→ EXERCISE TEXT
>>>
Solid angle subtended by a 3D surface from the line integral along the edge (Stokes theorem) The solid angle subtended by the surface S at a point P is:
$$
\Omega=\iint_{S} \frac{\hat{r} \cdot \hat{n}}{r^{2}} d S
$$
where $\hat{r}$ and $\hat{n}$ are unit vectors and $r =|\vec {r}|$ is the distance from dS to point P.
Is it possible to write $\frac{\hat{r}}{r^{2}}$ as the curl of a vector $\vec{A}$, in order to calculate the solid angle as the line integral along the boundary of S?
$$
\Omega=\iint_{S} (\nabla \times \vec{A}) \cdot \hat{n} \, d S = \int_{\partial S}\vec{A} \cdot d\hat{l}.
$$
It would be useful to calculate the solid angle enclosed by a line forming loops, e.g. a spiral or a solenoid, similar to what is done in Electromagnetism to calculate the magnetic flux surface integral (https://en.wikipedia.org/wiki/Faraday%27s_law_of_induction).
Motivation
If $\vec {r}=[x,y,z]$ then we can see that:
$
\nabla \cdot \frac{\hat{r}}{r^{2}} = 
\nabla \cdot \frac{[x,y,z]}{(x^2+y^2+z^2)^{3/2}} = 
\frac{(x^2+y^2+z^2)^{3/2}- x \frac{3}{2}2x (x^2+y^2+z^2)^{1/2}}{(x^2+y^2+z^2)^{5/2}} + \frac{\partial (\cdot)}{\partial y} + \frac{\partial (\cdot)}{\partial z} = \\
= \frac{3(x^2+y^2+z^2)^{3/2}-3(x^2+y^2+z^2)(x^2+y^2+z^2)^{1/2}}{(x^2+y^2+z^2)^{5/2}} = 0;
\quad (\text{for }\vec {r}\neq[0,0,0]).
$
Being $\frac{\hat{r}}{r^{2}}$ divergence-free, it should be possible to express it as the curl of a vector:
$$
\nabla \cdot \frac{\hat{r}}{r^{2}} = \nabla \cdot (\nabla \times \vec{A}) =0
$$
 A: It is possible to calculate the solid angle subtended by a surface by performing a line integral along the boundary of the surface.
This is particularly useful for surfaces in the 3D space or when the surface shape is unclear but you have a well-defined boundary.
Think for example at the surface enclosed by a 3D spiral coil.
The method finds applications in Electromagnetism, e.g., to calculate mutual inductances or scalar potentials.
<<<
→ INPUT DATA
>>>
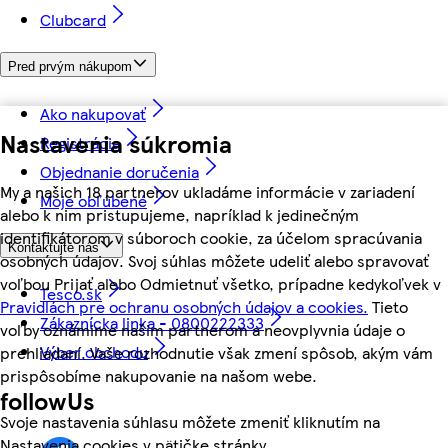
Clubcard
Pred prvým nákupom
Ako nakupovať
Nastavenia súkromia
Registrácia
Objednanie doručenia
My a našich 18 partnerov ukladáme informácie v zariadení
Moje obľúbené
alebo k nim pristupujeme, napríklad k jedinečným
identifikátorom v súboroch cookie, za účelom spracúvania
Kontaktujte nás
osobných údajov. Svoj súhlas môžete udeliť alebo spravovať
voľbou Prijať alebo Odmietnuť všetko, prípadne kedykoľvek v
Tesco.sk
Pravidlách pre ochranu osobných údajov a cookies.
Tieto
Zákaznícka linka - 0800222333
voľby oznámime našim partnerom a neovplyvnia údaje o
Výber obchodu
prehliadaní. Vaše rozhodnutie však zmení spôsob, akým vám
prispôsobíme nakupovanie na našom webe.
followUs
Svoje nastavenia súhlasu môžete zmeniť kliknutím na
Nastavenia cookies v pätičke stránky.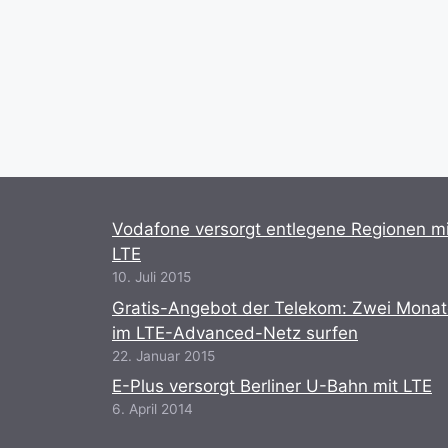
Vodafone versorgt entlegene Regionen mi
LTE
10. Juli 2015
Gratis-Angebot der Telekom: Zwei Mona
im LTE-Advanced-Netz surfen
22. Januar 2015
E-Plus versorgt Berliner U-Bahn mit LTE
6. April 2014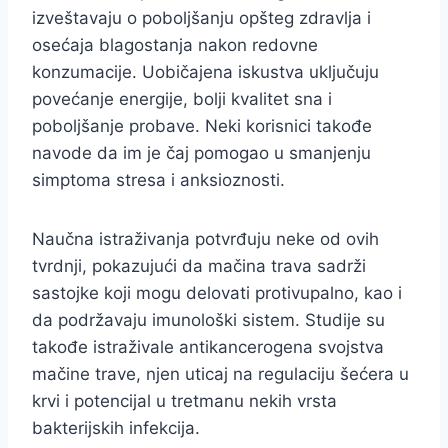
izveštavaju o poboljšanju opšteg zdravlja i
osećaja blagostanja nakon redovne
konzumacije. Uobičajena iskustva uključuju
povećanje energije, bolji kvalitet sna i
poboljšanje probave. Neki korisnici takođe
navode da im je čaj pomogao u smanjenju
simptoma stresa i anksioznosti.
Naučna istraživanja potvrđuju neke od ovih
tvrdnji, pokazujući da mačina trava sadrži
sastojke koji mogu delovati protivupalno, kao i
da podržavaju imunološki sistem. Studije su
takođe istraživale antikancerogena svojstva
mačine trave, njen uticaj na regulaciju šećera u
krvi i potencijal u tretmanu nekih vrsta
bakterijskih infekcija.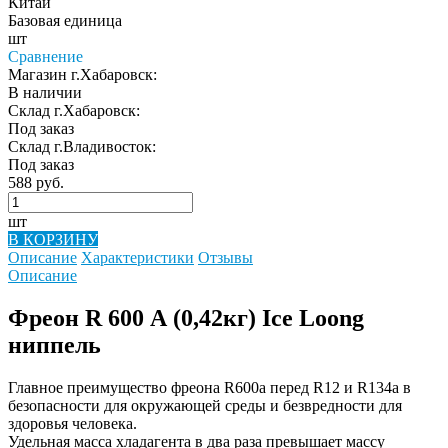
Китай
Базовая единица
шт
Сравнение
Магазин г.Хабаровск:
В наличии
Склад г.Хабаровск:
Под заказ
Склад г.Владивосток:
Под заказ
588 руб.
шт
В КОРЗИНУ
Описание
Характеристики
Отзывы
Описание
Фреон R 600 А (0,42кг) Ice Loong
ниппель
Главное преимущество фреона R600a перед R12 и R134a в
безопасности для окружающей среды и безвредности для
здоровья человека.
Удельная масса хладагента в два раза превышает массу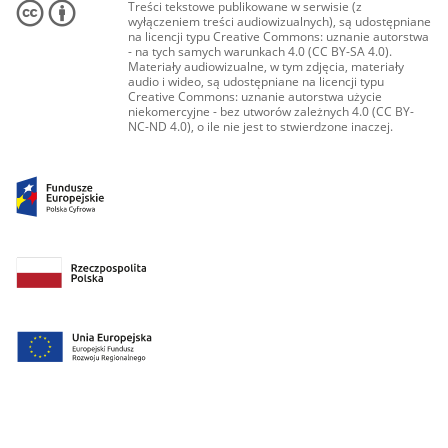
Treści tekstowe publikowane w serwisie (z
wyłączeniem treści audiowizualnych), są udostępniane
na licencji typu Creative Commons: uznanie autorstwa
- na tych samych warunkach 4.0 (CC BY-SA 4.0).
Materiały audiowizualne, w tym zdjęcia, materiały
audio i wideo, są udostępniane na licencji typu
Creative Commons: uznanie autorstwa użycie
niekomercyjne - bez utworów zależnych 4.0 (CC BY-
NC-ND 4.0), o ile nie jest to stwierdzone inaczej.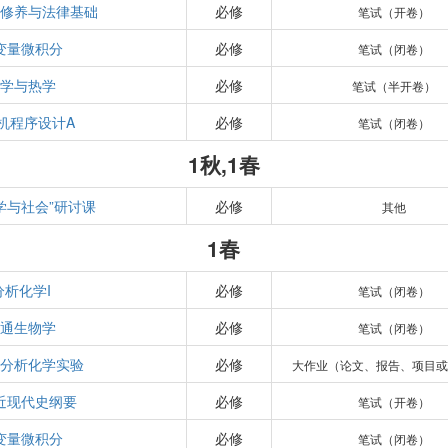
德修养与法律基础
必修
笔试（开卷）
变量微积分
必修
笔试（闭卷）
力学与热学
必修
笔试（半开卷）
机程序设计A
必修
笔试（闭卷）
1秋,1春
学与社会”研讨课
必修
其他
1春
分析化学I
必修
笔试（闭卷）
普通生物学
必修
笔试（闭卷）
与分析化学实验
必修
大作业（论文、报告、项目或
近现代史纲要
必修
笔试（开卷）
变量微积分
必修
笔试（闭卷）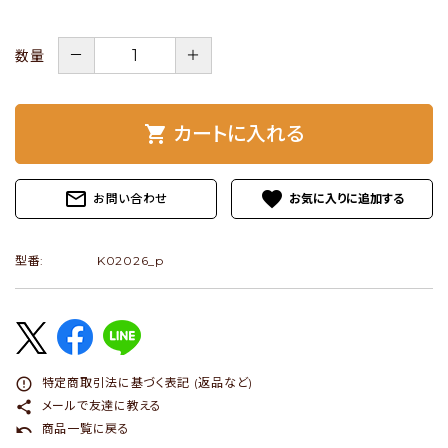
ショップブログ
－
＋
数量
- ご利用ガイド
- まとめ買いでお得
shopping_cart
カートに入れる
- お支払い方法について
- 配送方法・送料について
mail_outline
favorite
お問い合わせ
- 返品について
型番:
K02026_p
- 特定商取引法に基づく表記
- プライバシーポリシー
- 会員登録・メルマガ登録
- 運営会社
error_outline
特定商取引法に基づく表記 (返品など)
share
メールで友達に教える
- お問い合わせ
undo
商品一覧に戻る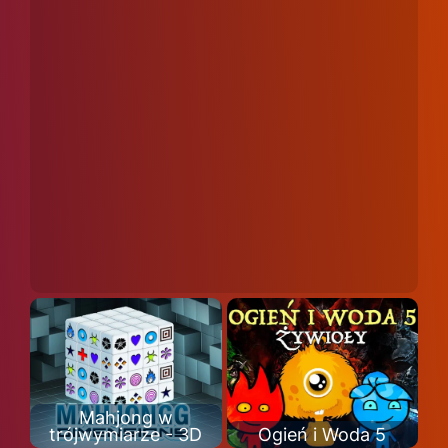
Mahjong w
trójwymiarze - 3D
Ogień i Woda 5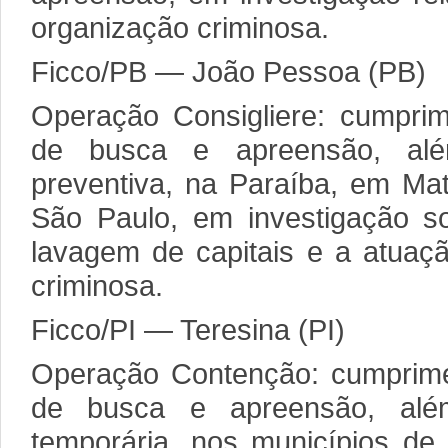
organização criminosa.
Ficco/PB — João Pessoa (PB)
Operação Consigliere: cumpr
de busca e apreensão, al
preventiva, na Paraíba, em Ma
São Paulo, em investigação so
lavagem de capitais e a atuaç
criminosa.
Ficco/PI — Teresina (PI)
Operação Contenção: cumprim
de busca e apreensão, alé
temporária, nos municípios de 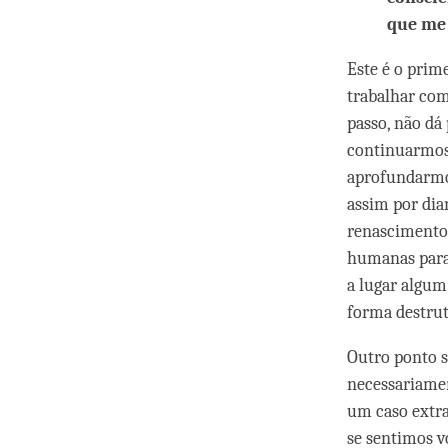
que me 
Este é o prim
trabalhar com
passo, não dá 
continuarmos 
aprofundarmo
assim por dia
renascimento
humanas para 
a lugar algum
forma destrut
Outro ponto s
necessariame
um caso extra
se sentimos v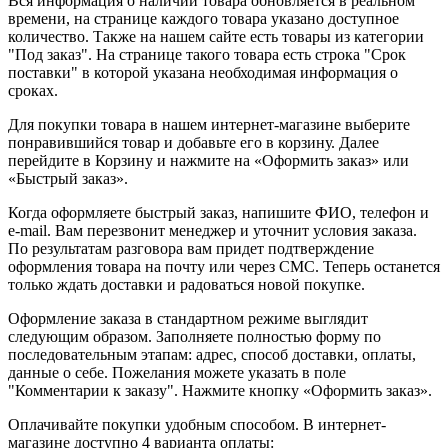
Вся информация о наличии товара обновляется в реальном
времени, на странице каждого товара указано доступное
количество. Также на нашем сайте есть товары из категории
"Под заказ". На странице такого товара есть строка "Срок
поставки" в которой указана необходимая информация о
сроках.
Для покупки товара в нашем интернет-магазине выберите
понравившийся товар и добавьте его в корзину. Далее
перейдите в Корзину и нажмите на «Оформить заказ» или
«Быстрый заказ».
Когда оформляете быстрый заказ, напишите ФИО, телефон и
e-mail. Вам перезвонит менеджер и уточнит условия заказа.
По результатам разговора вам придет подтверждение
оформления товара на почту или через СМС. Теперь останется
только ждать доставки и радоваться новой покупке.
Оформление заказа в стандартном режиме выглядит
следующим образом. Заполняете полностью форму по
последовательным этапам: адрес, способ доставки, оплаты,
данные о себе. Пожелания можете указать в поле
"Комментарии к заказу". Нажмите кнопку «Оформить заказ».
Оплачивайте покупки удобным способом. В интернет-
магазине доступно 4 варианта оплаты: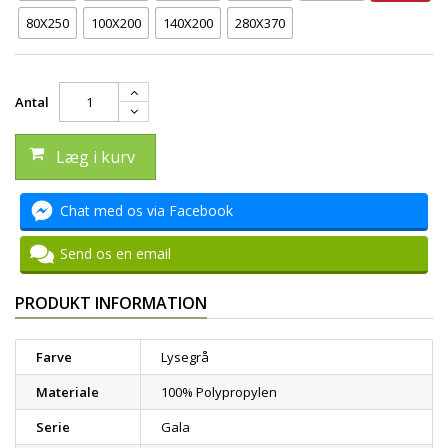
80X250
100X200
140X200
280X370
Antal
Læg i kurv
Chat med os via Facebook
Send os en email
PRODUKT INFORMATION
Farve
Lysegrå
Materiale
100% Polypropylen
Serie
Gala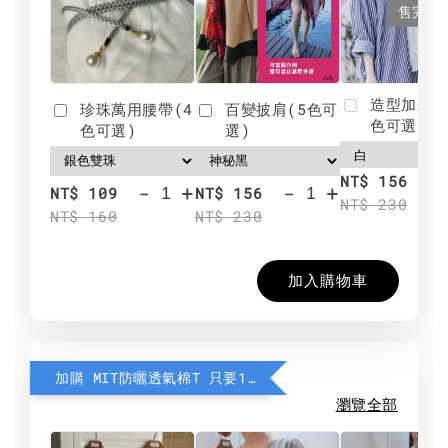
售完
造型加分肩
珍珠萬用腰帶(4
百變披肩(5色可
色可選)
色可選)
選)
NT$ 156
-
+
-
+
NT$ 109
NT$ 156
NT$ 230
NT$ 160
NT$ 230
加入購物車
加購 MIT防曬透氣棉T 只要190元
瀏覽全部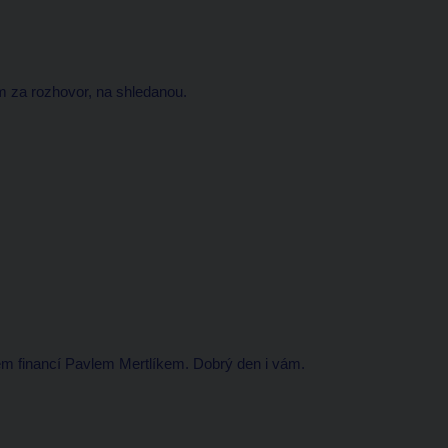
ám za rozhovor, na shledanou.
rem financí Pavlem Mertlíkem. Dobrý den i vám.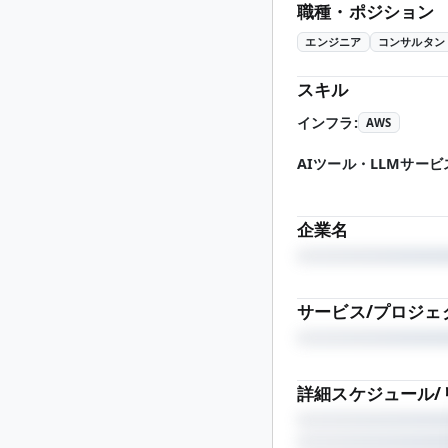
職種・ポジション
エンジニア
コンサルタン
スキル
インフラ
:
AWS
AIツール・LLMサービ
企業名
サービス/プロジェ
詳細スケジュール/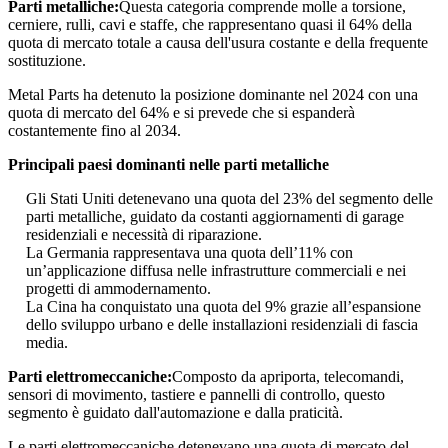
Parti metalliche:
Questa categoria comprende molle a torsione,
cerniere, rulli, cavi e staffe, che rappresentano quasi il 64% della
quota di mercato totale a causa dell'usura costante e della frequente
sostituzione.
Metal Parts ha detenuto la posizione dominante nel 2024 con una
quota di mercato del 64% e si prevede che si espanderà
costantemente fino al 2034.
Principali paesi dominanti nelle parti metalliche
Gli Stati Uniti detenevano una quota del 23% del segmento delle
parti metalliche, guidato da costanti aggiornamenti di garage
residenziali e necessità di riparazione.
La Germania rappresentava una quota dell’11% con
un’applicazione diffusa nelle infrastrutture commerciali e nei
progetti di ammodernamento.
La Cina ha conquistato una quota del 9% grazie all’espansione
dello sviluppo urbano e delle installazioni residenziali di fascia
media.
Parti elettromeccaniche:
Composto da apriporta, telecomandi,
sensori di movimento, tastiere e pannelli di controllo, questo
segmento è guidato dall'automazione e dalla praticità.
Le parti elettromeccaniche detenevano una quota di mercato del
<<<
→ THINGS TO DO
• a. In the solid-angle thread, what does r stand for in the surface integral for the solid angle?
• b. Decide whether each statement agrees with the solid-angle thread. Answer yes or no, and quote the words of the thread that settle it.
(i) The answer calls the method useful when the surface shape is unclear but the boundary is well defined.
(ii) The answer says the method has no applications in Electromagnetism.
(iii) The answer gives mutual inductances as one thing the method can be used to calculate.
• c. Rewrite the paragraph of the solid-angle thread that begins "It is possible to calculate the solid angle subtended by a surface" as a short bulleted list. Keep its main facts.
The lines that come after the solid-angle thread are separate material and have no connection to it.

→ EXERCISE RESULTS
• a. It is the distance from dS to point P.

• b.
(i) Yes: "when the surface shape is unclear but you have a well-defined boundary"
(ii) No: "The method finds applications in Electromagnetism"
(iii) Yes: "to calculate mutual inductances or scalar potentials"

• c.
- The solid angle subtended by a surface can be found with a line integral along the surface's boundary.
- This is especially useful for surfaces in 3D space, or when the surface shape is unclear but the boundary is well defined. One example is the surface enclosed by a 3D spiral coil.
- The method is used in Electromagnetism, for example to calculate mutual inductances or scalar potentials.